Richard Choi, the office managing shareholder in Carlton Fields’ Washington, D.C., office addressed the Equitable subsidiary’s SEC settlement last week in Washington, D.C., during a session at an American Law Institute Continuing Legal Education insurance products conference.

Choi was one of the conference faculty members. Other faculty members cited the Equitable Financial case as an example of a recent SEC enforcement action of note.

The SEC accused the company of misleading participants in 403(b) and 457(b) retirement plans by including only information about relatively unusual administrative, transaction and plan operating expense fees and not information about two much more common types of fees —  variable annuity separate account expense fees and portfolio operating expense fees — in the statements.

Many statements showed that the participants had paid zero fees, when in fact they had paid separate account expense and portfolio operating expense fees.

Choi suggested during a discussion about the case that the SEC went beyond its traditional strategy, by looking at the Equitable Financial plan account statements on their own, rather than reviewing the account statements together with the plan prospectuses and contracts.

He said that, taken together, Equitable Financial plan documents seem to have met plan fee disclosure requirements.
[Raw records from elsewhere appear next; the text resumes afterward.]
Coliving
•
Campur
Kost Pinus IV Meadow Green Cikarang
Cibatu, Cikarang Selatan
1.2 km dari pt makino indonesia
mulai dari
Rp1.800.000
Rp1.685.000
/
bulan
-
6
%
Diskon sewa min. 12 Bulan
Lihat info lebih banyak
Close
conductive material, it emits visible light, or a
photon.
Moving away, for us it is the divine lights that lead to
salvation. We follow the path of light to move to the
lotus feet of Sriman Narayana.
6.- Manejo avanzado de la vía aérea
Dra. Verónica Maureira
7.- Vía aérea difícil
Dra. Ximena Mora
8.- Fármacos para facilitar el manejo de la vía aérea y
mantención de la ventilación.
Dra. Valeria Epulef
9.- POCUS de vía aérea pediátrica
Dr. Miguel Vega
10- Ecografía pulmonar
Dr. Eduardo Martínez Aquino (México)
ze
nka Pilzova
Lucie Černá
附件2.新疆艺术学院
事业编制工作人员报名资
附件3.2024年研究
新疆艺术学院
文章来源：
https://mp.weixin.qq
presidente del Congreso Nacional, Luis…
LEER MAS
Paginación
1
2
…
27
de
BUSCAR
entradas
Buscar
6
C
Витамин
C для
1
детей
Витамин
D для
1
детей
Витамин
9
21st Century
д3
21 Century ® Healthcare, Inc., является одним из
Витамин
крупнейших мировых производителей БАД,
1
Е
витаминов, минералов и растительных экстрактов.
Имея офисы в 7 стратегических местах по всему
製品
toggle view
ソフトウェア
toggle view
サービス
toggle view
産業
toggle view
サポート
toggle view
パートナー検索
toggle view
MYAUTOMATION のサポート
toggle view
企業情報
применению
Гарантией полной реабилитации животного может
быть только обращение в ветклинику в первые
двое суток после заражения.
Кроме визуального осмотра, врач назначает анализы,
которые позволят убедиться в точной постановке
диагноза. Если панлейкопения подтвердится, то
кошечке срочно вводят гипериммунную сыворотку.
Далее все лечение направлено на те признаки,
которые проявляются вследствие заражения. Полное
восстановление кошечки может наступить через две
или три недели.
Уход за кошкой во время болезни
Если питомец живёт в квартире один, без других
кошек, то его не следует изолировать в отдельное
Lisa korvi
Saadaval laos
At the Equitable Financial plans, the separate account expenses and portfolio operating expenses “are fully disclosed in the prospectuses, both at the contract level and the fund level, that are delivered annually to these participants,” Choi said.

Equitable Financial also included full fee disclosures in documents sent to the retirement plan sponsors, he added.

“The concern I have is, are we looking at documents in isolation now?” Choi asked. “The account statements were never intended to be a vehicle for ongoing fee disclosures. They’re really transaction-fee documents.”